» **Work request**
Below are entries to examine: work out how many lines contain the word "Refine", and give only that number.

» **Records supplied**
.....

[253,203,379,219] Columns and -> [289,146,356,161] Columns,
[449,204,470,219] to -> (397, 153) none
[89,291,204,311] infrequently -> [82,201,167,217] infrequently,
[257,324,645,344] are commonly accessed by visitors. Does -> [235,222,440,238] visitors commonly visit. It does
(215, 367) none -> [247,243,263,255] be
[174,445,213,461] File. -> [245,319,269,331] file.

.....

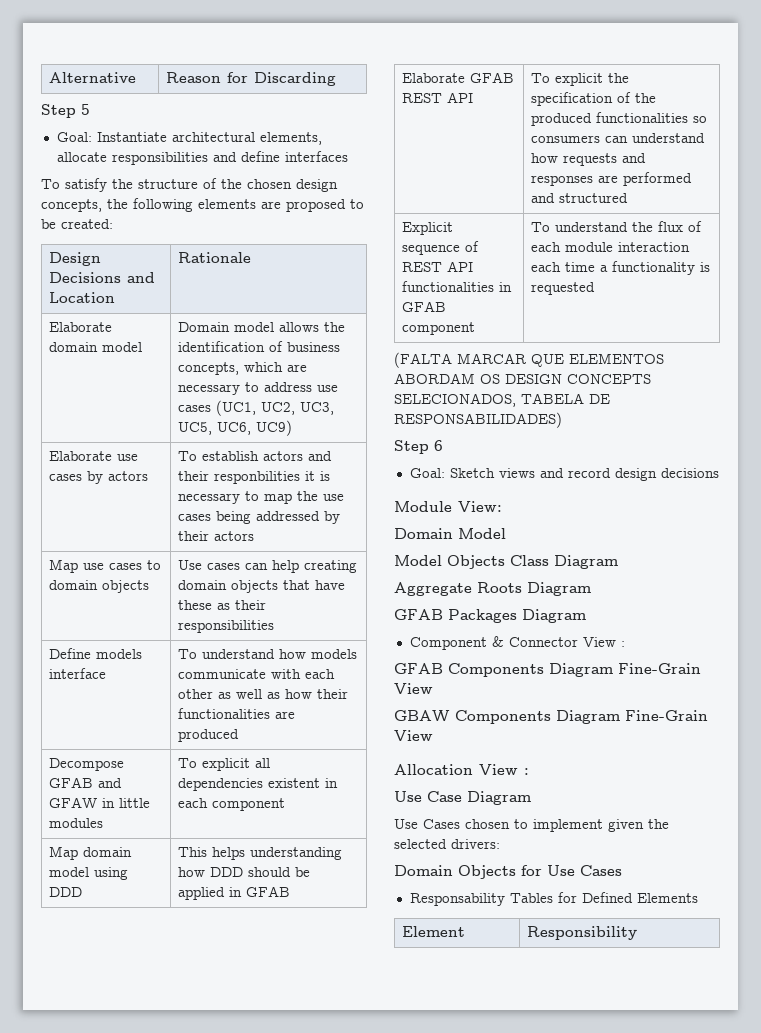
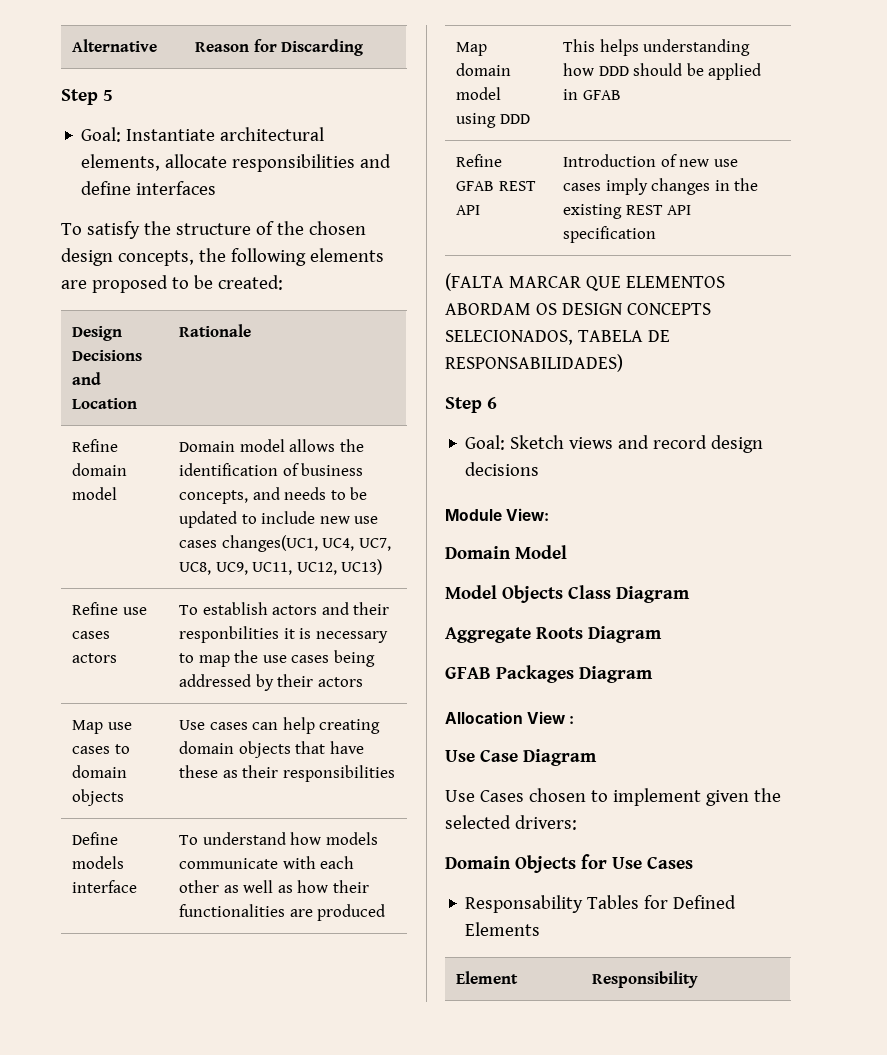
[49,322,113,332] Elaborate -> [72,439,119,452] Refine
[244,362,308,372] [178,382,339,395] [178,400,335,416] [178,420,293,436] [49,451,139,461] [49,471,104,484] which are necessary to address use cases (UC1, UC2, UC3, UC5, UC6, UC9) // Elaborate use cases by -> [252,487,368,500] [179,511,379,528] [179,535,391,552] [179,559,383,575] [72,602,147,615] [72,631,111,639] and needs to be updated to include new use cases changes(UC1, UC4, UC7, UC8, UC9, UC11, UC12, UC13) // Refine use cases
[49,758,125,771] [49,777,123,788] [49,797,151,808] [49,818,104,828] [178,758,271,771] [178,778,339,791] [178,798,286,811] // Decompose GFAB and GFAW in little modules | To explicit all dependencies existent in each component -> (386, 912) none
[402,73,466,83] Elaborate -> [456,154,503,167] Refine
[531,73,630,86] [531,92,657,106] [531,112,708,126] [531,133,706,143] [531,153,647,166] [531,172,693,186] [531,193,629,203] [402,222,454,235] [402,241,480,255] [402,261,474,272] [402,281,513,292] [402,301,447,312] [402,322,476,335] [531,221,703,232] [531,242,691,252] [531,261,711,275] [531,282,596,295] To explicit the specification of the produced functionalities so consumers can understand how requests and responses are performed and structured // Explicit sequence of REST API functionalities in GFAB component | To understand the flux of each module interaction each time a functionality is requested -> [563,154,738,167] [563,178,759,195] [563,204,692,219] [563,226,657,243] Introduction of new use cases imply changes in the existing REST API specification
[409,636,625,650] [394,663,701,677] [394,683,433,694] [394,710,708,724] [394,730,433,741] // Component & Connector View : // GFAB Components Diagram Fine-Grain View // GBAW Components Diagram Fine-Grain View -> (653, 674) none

.....

» **Answer**
3